# Pilot issue?



## FanMan (Apr 6, 2012)

I have a new (to me, bought used) Osburn LA30 stove.  Most of the time it works great, but twice now I've had a problem:

Normally, when it shuts off I hear the wall thermostat click, the flames stop with maybe a few residual flickers, then there's a final "poof" or "whump" (just like my gas grill) and that's it.  Also normally, the pilot is a clean looking blue flame, showing as three distinct jets around the thermopile.

Twice now, however (I only observed it once), when it shut down the flames flickered around for quite a bit longer, and when I went over to watch it, there were weak yellow flames coming out of the pilot.  It made the final "whump" late, and then the weak pilot just sort of faded away (not enough heat to the thermopile, presumably, so it shut it down).  I was able to relight it immediately and it then looked normal and worked correctly.

This happened right after the gas company filled my propane tank (previously I had drifted a few 20# bottles into the tank myself to check the operation).  Can't see how that would affect anything, but I mention it for completeness.
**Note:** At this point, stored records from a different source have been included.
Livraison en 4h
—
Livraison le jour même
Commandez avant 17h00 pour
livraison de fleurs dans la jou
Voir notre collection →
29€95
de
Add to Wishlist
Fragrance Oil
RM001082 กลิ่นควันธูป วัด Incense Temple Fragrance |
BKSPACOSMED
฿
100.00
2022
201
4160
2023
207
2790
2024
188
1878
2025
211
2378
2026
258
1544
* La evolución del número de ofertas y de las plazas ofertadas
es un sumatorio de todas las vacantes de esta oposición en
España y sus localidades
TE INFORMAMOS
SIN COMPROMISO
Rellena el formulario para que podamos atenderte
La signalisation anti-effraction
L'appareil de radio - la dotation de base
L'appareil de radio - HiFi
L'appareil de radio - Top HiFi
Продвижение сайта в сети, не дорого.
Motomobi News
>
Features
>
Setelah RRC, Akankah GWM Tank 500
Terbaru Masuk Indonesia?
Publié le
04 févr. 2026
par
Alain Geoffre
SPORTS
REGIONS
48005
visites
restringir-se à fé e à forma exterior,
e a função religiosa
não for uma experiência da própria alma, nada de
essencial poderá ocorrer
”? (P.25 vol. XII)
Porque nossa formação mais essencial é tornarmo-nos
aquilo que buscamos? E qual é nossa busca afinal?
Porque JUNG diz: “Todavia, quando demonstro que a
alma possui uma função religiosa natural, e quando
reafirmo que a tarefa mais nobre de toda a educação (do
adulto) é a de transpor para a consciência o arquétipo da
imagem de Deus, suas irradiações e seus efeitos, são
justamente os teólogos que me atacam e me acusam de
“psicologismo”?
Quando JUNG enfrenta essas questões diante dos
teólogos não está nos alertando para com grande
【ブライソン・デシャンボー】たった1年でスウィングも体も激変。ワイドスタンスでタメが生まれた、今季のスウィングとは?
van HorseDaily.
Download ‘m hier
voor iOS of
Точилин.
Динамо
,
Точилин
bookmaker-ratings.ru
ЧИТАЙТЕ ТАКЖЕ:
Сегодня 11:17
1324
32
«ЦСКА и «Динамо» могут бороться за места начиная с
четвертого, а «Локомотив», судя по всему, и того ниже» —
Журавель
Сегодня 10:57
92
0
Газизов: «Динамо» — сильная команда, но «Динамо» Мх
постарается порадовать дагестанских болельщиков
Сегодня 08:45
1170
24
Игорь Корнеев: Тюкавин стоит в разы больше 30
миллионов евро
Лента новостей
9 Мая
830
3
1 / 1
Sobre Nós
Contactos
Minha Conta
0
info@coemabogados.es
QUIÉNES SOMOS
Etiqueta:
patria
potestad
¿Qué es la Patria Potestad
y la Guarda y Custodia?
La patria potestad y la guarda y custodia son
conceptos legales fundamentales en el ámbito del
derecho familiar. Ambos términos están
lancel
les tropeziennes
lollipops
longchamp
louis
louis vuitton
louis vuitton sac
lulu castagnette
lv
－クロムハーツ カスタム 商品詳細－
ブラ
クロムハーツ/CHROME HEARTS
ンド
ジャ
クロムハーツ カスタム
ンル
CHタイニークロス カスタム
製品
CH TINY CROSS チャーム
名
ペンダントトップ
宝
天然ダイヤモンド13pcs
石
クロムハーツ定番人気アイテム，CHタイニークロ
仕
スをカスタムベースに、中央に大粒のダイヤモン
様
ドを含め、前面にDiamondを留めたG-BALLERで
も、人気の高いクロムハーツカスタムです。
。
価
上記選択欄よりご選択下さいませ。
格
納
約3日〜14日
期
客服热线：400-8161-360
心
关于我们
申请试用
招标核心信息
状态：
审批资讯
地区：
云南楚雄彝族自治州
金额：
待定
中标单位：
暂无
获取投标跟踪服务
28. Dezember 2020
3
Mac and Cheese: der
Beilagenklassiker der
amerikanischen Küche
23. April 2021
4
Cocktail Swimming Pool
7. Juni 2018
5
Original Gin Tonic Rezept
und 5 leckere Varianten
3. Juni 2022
I'm guessing maybe some crud somewhere (this _is_ a new installation, after all) but I'm open to ideas.  The fact that it's an intermittent problem and relights immediately is weird, though.


----------



## DAKSY (Apr 8, 2012)

FanMan said:


> I have a new (to me, bought used) Osburn LA30 stove. Most of the time it works great, but twice now I've had a problem:
> 
> Normally, when it shuts off I hear the wall thermostat click, the flames stop with maybe a few residual flickers, then there's a final "poof" or "whump" (just like my gas grill) and that's it. Also normally, the pilot is a clean looking blue flame, showing as three distinct jets around the thermopile.
> 
> ...


 
I'm thinkin that a small amount of air got into your gas line...It may have been a residual from the air that was used to pressurize the new tank prior to shipment. You LP company may have not performed the customary 4 - 5 purges to clear the air...
*Others may chime in at this point*


----------



## FanMan (Apr 8, 2012)

The tank was vacuum purged, and I did the first partial fill myself, from a smaller bottle.  It worked fine at that point, but I suspect you're right about the air... the small amount that was in there ran out just before the gas company came to do their own pressure check prior to filling, and I quickly drifted part of another small bottle in so there would be pressure to check.  I may well have gotten some air in it at that point.  Been a couple of days now and it hasn't happened again.


----------



## wkpoor (Apr 17, 2012)

When I hook up a new bottle to my furnace it can take up to 5 cycles to get it to light. Guessing air in the line is your problem.


----------



## mygasfireplacerepair (May 14, 2012)

If you are still having problems it could be a venting issue.  I've had this happen when the vent becomes plugged (snow or ice is the most common).  If this is the case you will see the burner flame turn really blue and "ghost" away from the burner.


----------



## FanMan (May 14, 2012)

Hasn't happened again, almost certainly was air in the line.


----------



## coaly (May 15, 2012)

A couple things happen when a burner shuts down that manufacturers use different valves for.

If a valve is the type that shuts off fully, quickly, the air in motion going into the burner (or up the exhaust in vented models) continues to move for a few seconds. (in unvented - object in motion tends to stay in motion) This air coming out of the burner holes near the pilot creates a "wind" over the pilot to make it waver a few seconds until the air stops completely. This is when a weak or dirty pilot can go out.

Sometimes a two stage gas valve is used to open slowly in stages to start the movement through the combustion chamber an dout the exhaust, _as well as the use of slow acting valves during shutting off_ to prevent pilot wavering or even sucking the pilot out the exhaust by shutting off too quick. (the pilot flame will lift off the pilot burner and almost be wisked away) So many valves will not shut off fully quickly, (dampened valve) and as it shuts off slow, you will see the flames die and chase themselves around the burner until completely off. If this happens too slow, any pocket of gas that doesn't ignite at the burner holes can ignite with the "whump". We call this going out harshly. When this happens near the pilot, it can use up all the available oxygen at that instant, and you will loose the pilot flame due to oxygen depletion. Burner design, pilot placement, LP and barometric pressure, draft, and fake log placement can all effect this.

This is why a pilot can remian lit for days with no problems, and when the main burner is cycled can go out for one of the reasons above.


----------